Denn erst gegen Ende ihres Lebens wurde sie von einer größeren Leserschaft entdeckt. Dabei hatte sie bereits lange Zeit vorher mit der Schriftstellerei begonnen. Grenze geschlossen, die Erinnerungen ans Exil, erschien schon in den fünfziger Jahren im Aufbau-Verlag, dem sie ihr Leben lang treu blieb. Und seit Beginn der 80er Jahre veröffentlichte Lenka Reinerovà dann kontinuierlich: Der Ausflug zum Schwansee (1983) Es begann in der Melantrichgasse (1985) und Die Premiere (1989). Im wiedervereinigten Deutschland erhielt sie zunehmend Aufmerksamkeit für ihre Bücher und Anerkennung für ihr Lebenswerk. Es begann die Zeit der Ehrungen und Preise: 1999 erhielt sie den Schiller-Ring der Deutschen Schillerstiftung, 2003 die Goethe-Medaille und schließlich 2006 das Große Bundesverdienstkreuz. Ihre Heimatstadt Prag verlieh ihr bereits 2002 die Ehrenbürgerschaft. Dass sie sich selbst aus dem Tschechischen übersetzt, wie es erläuternd auf dem Deckblatt eines ihrer Bücher heißt, hat sie übrigens stets sehr amüsiert.

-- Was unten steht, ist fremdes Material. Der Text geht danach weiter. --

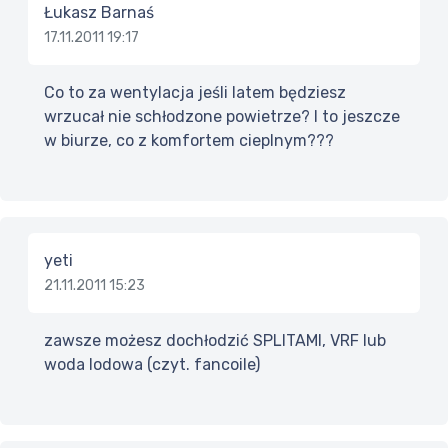
Łukasz Barnaś
17.11.2011 19:17
Co to za wentylacja jeśli latem będziesz
wrzucał nie schłodzone powietrze? I to jeszcze
w biurze, co z komfortem cieplnym???
yeti
21.11.2011 15:23
zawsze możesz dochłodzić SPLITAMI, VRF lub
woda lodowa (czyt. fancoile)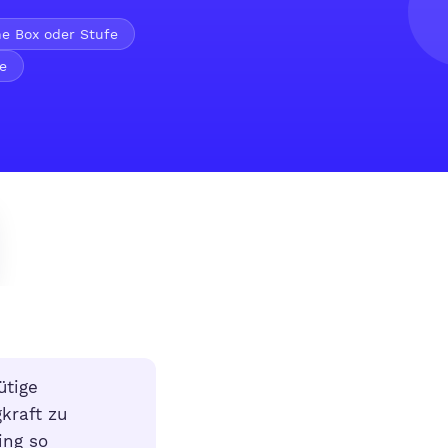
e Box oder Stufe
e
ütige
gkraft zu
ing so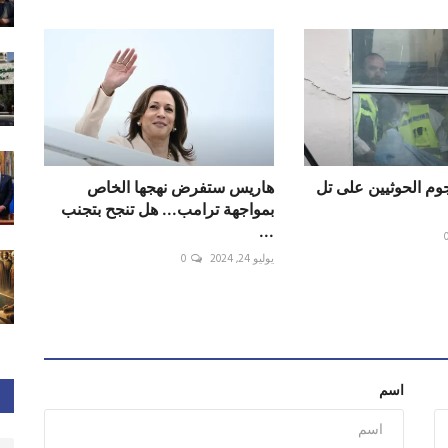
جوم الحوثيين على تل
هاريس ستفرض نهجها الخاص
بمواجهة ترامب... هل تنجح بتجنب
...
يوليو 24, 2024
0
اسم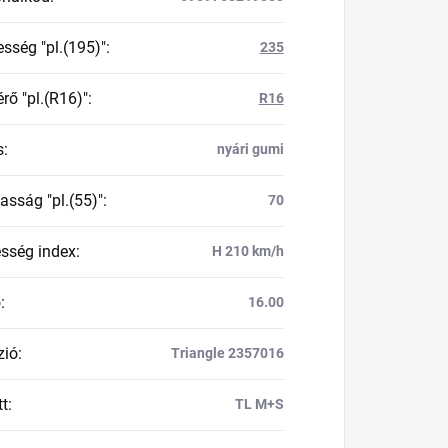
esség "pl.(195)"
:
235
rő "pl.(R16)"
:
R16
s
:
nyári gumi
asság "pl.(55)"
:
70
esség index
:
H 210 km/h
ő
:
16.00
zió
:
Triangle 2357016
tt
:
TL M+S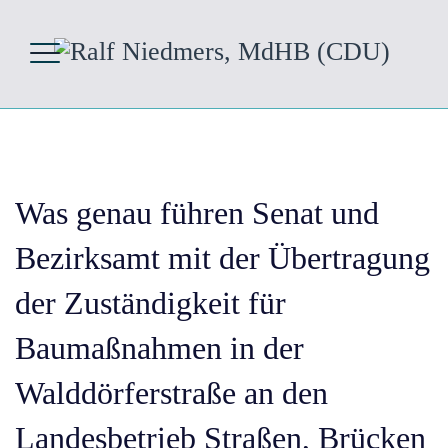
Was genau führen Senat und
Bezirksamt mit der Übertragung
der Zuständigkeit für
Baumaßnahmen in der
Walddörferstraße an den
Landesbetrieb Straßen, Brücken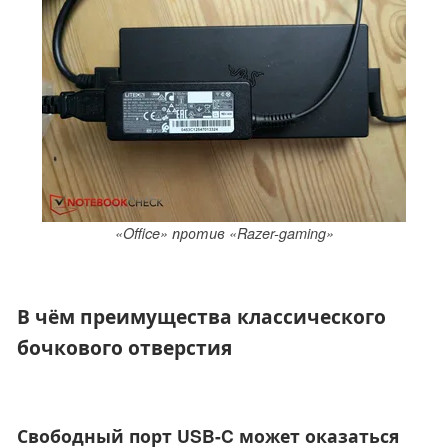
«Office» против «Razer-gaming»
В чём преимущества классического
бочкового отверстия
Свободный порт USB-C может оказаться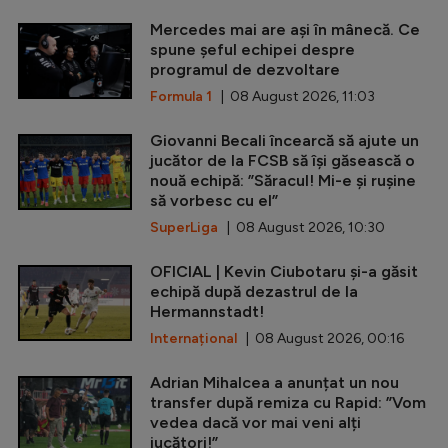
Mercedes mai are ași în mânecă. Ce
spune șeful echipei despre
programul de dezvoltare
Formula 1
| 08 August 2026, 11:03
Giovanni Becali încearcă să ajute un
jucător de la FCSB să își găsească o
nouă echipă: ”Săracul! Mi-e și rușine
să vorbesc cu el”
SuperLiga
| 08 August 2026, 10:30
OFICIAL | Kevin Ciubotaru și-a găsit
echipă după dezastrul de la
Hermannstadt!
Internațional
| 08 August 2026, 00:16
Adrian Mihalcea a anunțat un nou
transfer după remiza cu Rapid: ”Vom
vedea dacă vor mai veni alți
jucători!”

In ihren literarischen Texten wird die Vergangenheit rückblickend relativiert, ihre Dramatik entschärft, in einem versöhnlichen "auch das ging eines Tages vorüber" aufgehoben. Als guter Geist ist dabei der von ihr immer wieder beschriebene "Hausengel" am Werk. "Der kommt, wenn er merkt, dass man selbst den guten Willen hat, sich nicht von einer bösen inneren oder äußeren Gefahr unterkriegen zu lassen, ganz allein damit jedoch nicht fertig werden kann." In diesem liebevoll, versöhnlichen Blick auf den Alltag gepaart mit einem unnachahmlich ironischen Ton, liegt die besondere Qualität ihres schriftstellerischen Werks, dieser großen Dame der deutschsprachigen Literatur Prags, die am vergangenen Freitag im Alter von 92 Jahren in Prag verstorben ist.
Mechtild Gilzmer ist Gastprofessorin für Französische Philologie an der TU Berlin.